A teenager accused of murder brought knives and knuckledusters to school because he thought they were “cool”, a court heard today.
Bailey Gwynne was killed after a fight broke out at Cults Academy in Aberdeen on October 28 last year.
The other 16-year-old boy involved in the scuffle was later charged with his murder and went on trial at the High Court in Aberdeen earlier this week.
The teenager denies the charge against him.
The trial heard evidence from a friend of the accused who said he had shown him a knife on several occasions over a period of more than a year.
The witness told the court he saw his pal with knuckledusters “40 or 50 times” in school.
Depute Alex Prentice QC asked the witness if he confronted his friend about the knife.
The witness said: “I said why did you bring it to school.
“He said he thought it was cool. ‘Cos it’s cool’.
“I said not to bring it to school.”
And asked about the pair of silver knuckledusters he described the boy having, the witness said: “they were just something he bought online, maybe eBay.
“I would always tell him not to have them. But he just thought it was cool.”
The High Court previously heard evidence that the row between the two boys broke out over the sharing of a packet of biscuits between a group of boys standing near a toilet block.
The 16-year-old witness said: “Bailey had biscuits. The rest of them just had sweets.
“I didn’t have any lunch that day so I asked Bailey for a biscuit and he gave me one.
“I asked him for a second one and he said no as I think he had only one left.”
The jury heard evidence that there was then an exchange of insults between the accused and Bailey, during which Bailey’s mum was called “fat”.
The witness said: “Bailey turned round and said ‘what did you say?’
“I was really shocked. Bailey was known for not fighting back. People would say stuff to him and he would just not say anything back.”
The court heard the pair then started pushing and grappling with each other.
The witness said Bailey was hitting the accused against the wall with his head in a head lock when he reached into a pocket and “thrust” an object into Bailey’s chest.
A teacher then split the two apart, noted the blood on Bailey’s shirt and started marching them to the office.
Around 50 metres up the main corridor of the school, known as “the street” Bailey collapsed underneath a TV screen used for school announcements.
The witness said: “I don’t even think Bailey realised at that point.
“They made him walk all the way across school to the other side. I don’t know how they didn’t notice he was bleeding all the way.”

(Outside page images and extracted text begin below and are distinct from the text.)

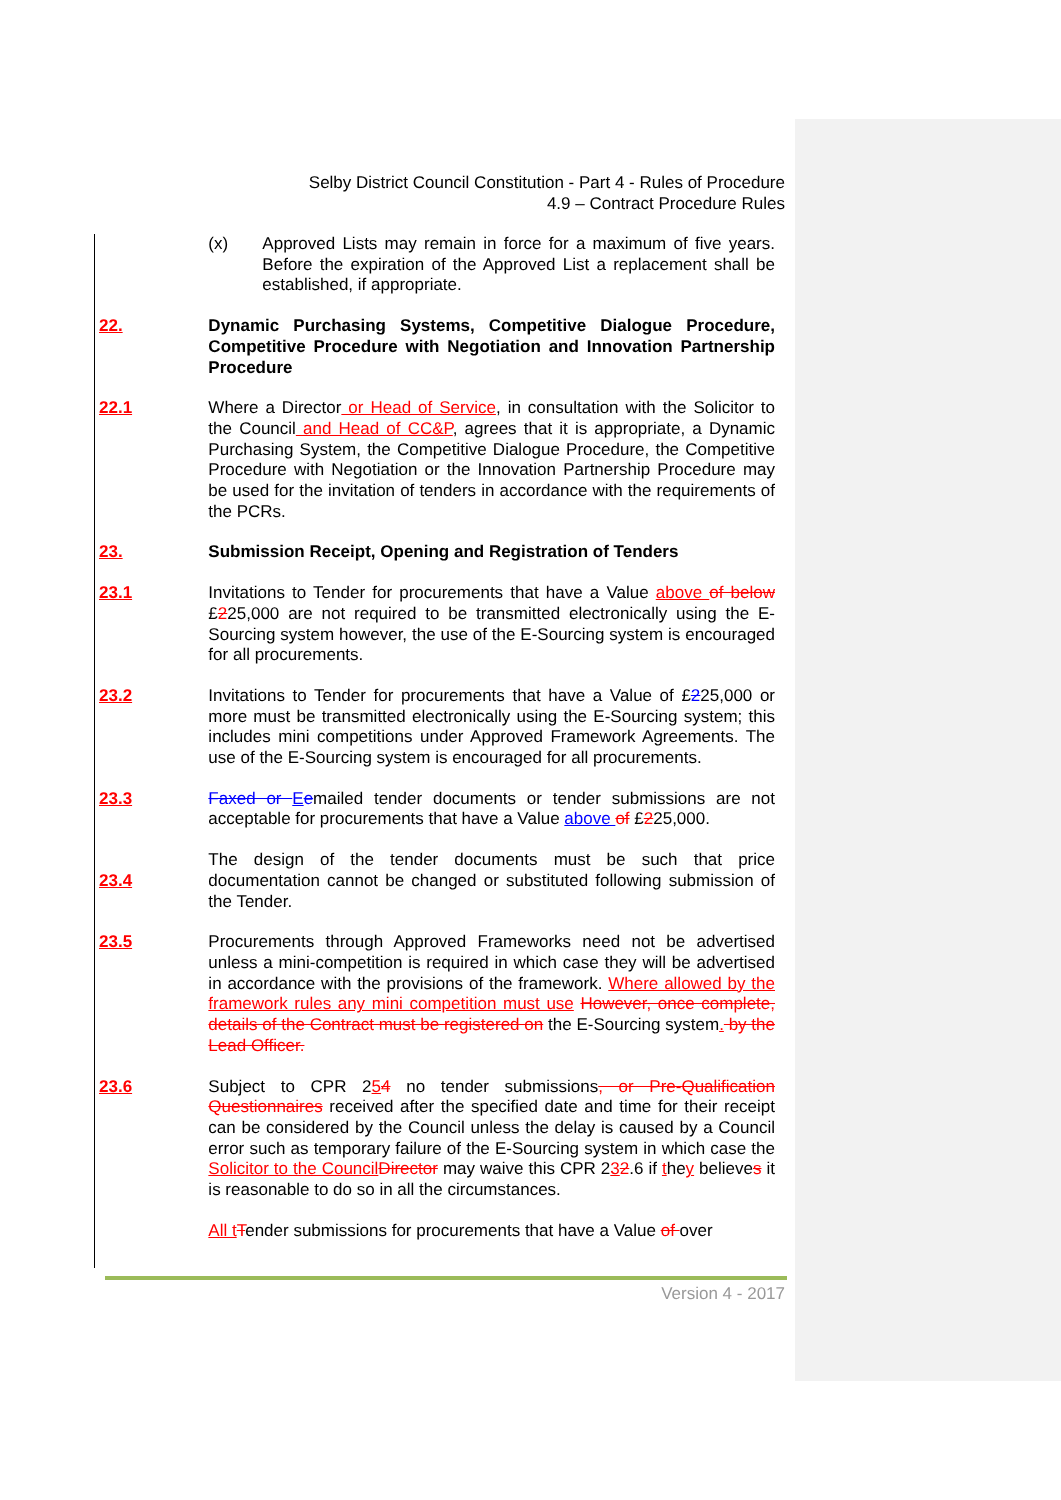Selby District Council Constitution - Part 4 - Rules of Procedure
4.9 – Contract Procedure Rules
(x) Approved Lists may remain in force for a maximum of five years. Before the expiration of the Approved List a replacement shall be established, if appropriate.
22. Dynamic Purchasing Systems, Competitive Dialogue Procedure, Competitive Procedure with Negotiation and Innovation Partnership Procedure
22.1 Where a Director or Head of Service, in consultation with the Solicitor to the Council and Head of CC&P, agrees that it is appropriate, a Dynamic Purchasing System, the Competitive Dialogue Procedure, the Competitive Procedure with Negotiation or the Innovation Partnership Procedure may be used for the invitation of tenders in accordance with the requirements of the PCRs.
23. Submission Receipt, Opening and Registration of Tenders
23.1 Invitations to Tender for procurements that have a Value above of below £225,000 are not required to be transmitted electronically using the E-Sourcing system however, the use of the E-Sourcing system is encouraged for all procurements.
23.2 Invitations to Tender for procurements that have a Value of £225,000 or more must be transmitted electronically using the E-Sourcing system; this includes mini competitions under Approved Framework Agreements. The use of the E-Sourcing system is encouraged for all procurements.
23.3 Faxed or Eemailed tender documents or tender submissions are not acceptable for procurements that have a Value above of £225,000.
23.4 The design of the tender documents must be such that price documentation cannot be changed or substituted following submission of the Tender.
23.5 Procurements through Approved Frameworks need not be advertised unless a mini-competition is required in which case they will be advertised in accordance with the provisions of the framework. Where allowed by the framework rules any mini competition must use However, once complete, details of the Contract must be registered on the E-Sourcing system. by the Lead Officer.
23.6 Subject to CPR 254 no tender submissions, or Pre-Qualification Questionnaires received after the specified date and time for their receipt can be considered by the Council unless the delay is caused by a Council error such as temporary failure of the E-Sourcing system in which case the Solicitor to the Council Director may waive this CPR 232.6 if they believes it is reasonable to do so in all the circumstances.
All t Tender submissions for procurements that have a Value of over
Version 4 - 2017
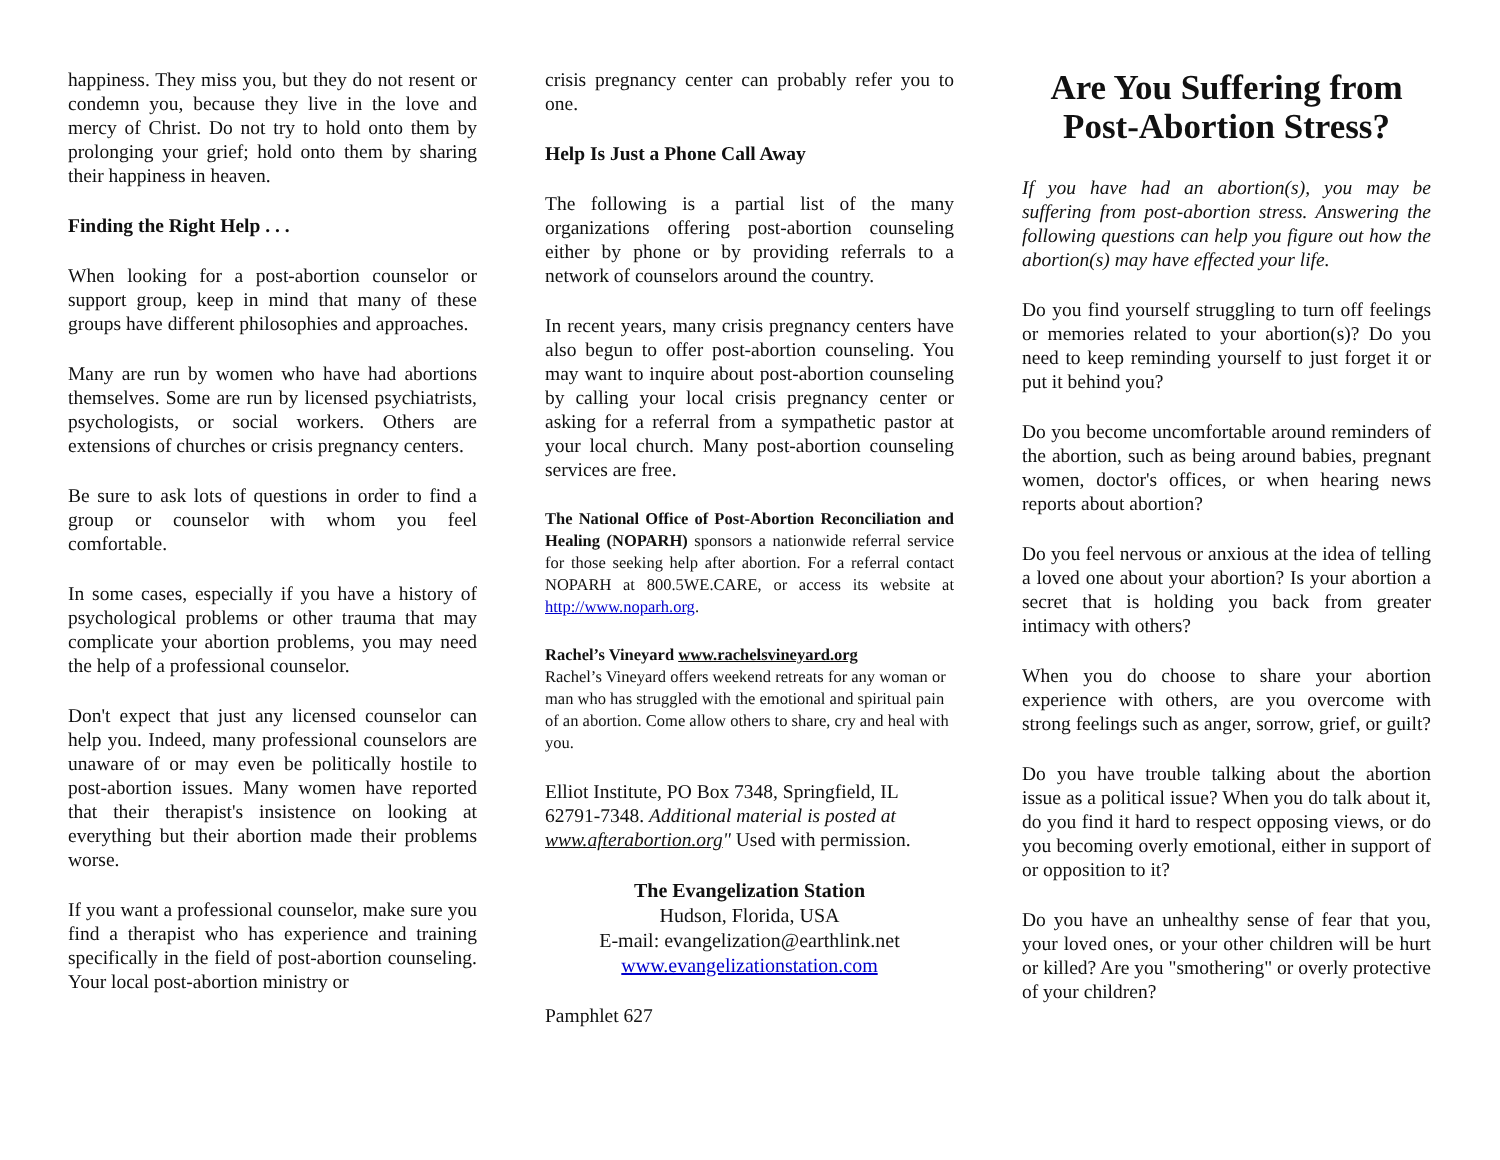happiness. They miss you, but they do not resent or condemn you, because they live in the love and mercy of Christ. Do not try to hold onto them by prolonging your grief; hold onto them by sharing their happiness in heaven.
Finding the Right Help . . .
When looking for a post-abortion counselor or support group, keep in mind that many of these groups have different philosophies and approaches.
Many are run by women who have had abortions themselves. Some are run by licensed psychiatrists, psychologists, or social workers. Others are extensions of churches or crisis pregnancy centers.
Be sure to ask lots of questions in order to find a group or counselor with whom you feel comfortable.
In some cases, especially if you have a history of psychological problems or other trauma that may complicate your abortion problems, you may need the help of a professional counselor.
Don't expect that just any licensed counselor can help you. Indeed, many professional counselors are unaware of or may even be politically hostile to post-abortion issues. Many women have reported that their therapist's insistence on looking at everything but their abortion made their problems worse.
If you want a professional counselor, make sure you find a therapist who has experience and training specifically in the field of post-abortion counseling. Your local post-abortion ministry or
crisis pregnancy center can probably refer you to one.
Help Is Just a Phone Call Away
The following is a partial list of the many organizations offering post-abortion counseling either by phone or by providing referrals to a network of counselors around the country.
In recent years, many crisis pregnancy centers have also begun to offer post-abortion counseling. You may want to inquire about post-abortion counseling by calling your local crisis pregnancy center or asking for a referral from a sympathetic pastor at your local church. Many post-abortion counseling services are free.
The National Office of Post-Abortion Reconciliation and Healing (NOPARH) sponsors a nationwide referral service for those seeking help after abortion. For a referral contact NOPARH at 800.5WE.CARE, or access its website at http://www.noparh.org.
Rachel’s Vineyard www.rachelsvineyard.org
Rachel’s Vineyard offers weekend retreats for any woman or man who has struggled with the emotional and spiritual pain of an abortion. Come allow others to share, cry and heal with you.
Elliot Institute, PO Box 7348, Springfield, IL 62791-7348. Additional material is posted at www.afterabortion.org" Used with permission.
The Evangelization Station
Hudson, Florida, USA
E-mail: evangelization@earthlink.net
www.evangelizationstation.com
Pamphlet 627
Are You Suffering from Post-Abortion Stress?
If you have had an abortion(s), you may be suffering from post-abortion stress. Answering the following questions can help you figure out how the abortion(s) may have effected your life.
Do you find yourself struggling to turn off feelings or memories related to your abortion(s)? Do you need to keep reminding yourself to just forget it or put it behind you?
Do you become uncomfortable around reminders of the abortion, such as being around babies, pregnant women, doctor's offices, or when hearing news reports about abortion?
Do you feel nervous or anxious at the idea of telling a loved one about your abortion? Is your abortion a secret that is holding you back from greater intimacy with others?
When you do choose to share your abortion experience with others, are you overcome with strong feelings such as anger, sorrow, grief, or guilt?
Do you have trouble talking about the abortion issue as a political issue? When you do talk about it, do you find it hard to respect opposing views, or do you becoming overly emotional, either in support of or opposition to it?
Do you have an unhealthy sense of fear that you, your loved ones, or your other children will be hurt or killed? Are you "smothering" or overly protective of your children?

The court heard on day one of the trial that emergency responders were then called as a cleaner tried to apply pressure to the stab wound.
Another teacher described how she saw the accused sitting near the school office, who indicated to where Bailey was lying waiting on medics, before saying “that was me, that was my fault”.
A joint minute of agreed facts was also read to the jury on the opening day.
It is agreed that during the struggle Bailey was struck in the body with a knife by the accused – causing his death.
A postmortem identified the cause of Bailey’s death as a “stab force injury to the chest”.
Prosecutors claim the accused did “engage in fighting” with Bailey and struck him on the body with a knife.
The accused is also alleged to have had knives or “bladed instruments” as well as two knuckledusters at the school “without reasonable excuse or lawful authority”.
According to court papers, the weapons were allegedly taken into the school between August 2013 and the day that Bailey was killed.
All children under the age of 18 involved in court proceedings, whether as a victim, witness or accused, were granted anonymity as part of changes to Scottish legislation last year.
The trial before Lady Stacey continues.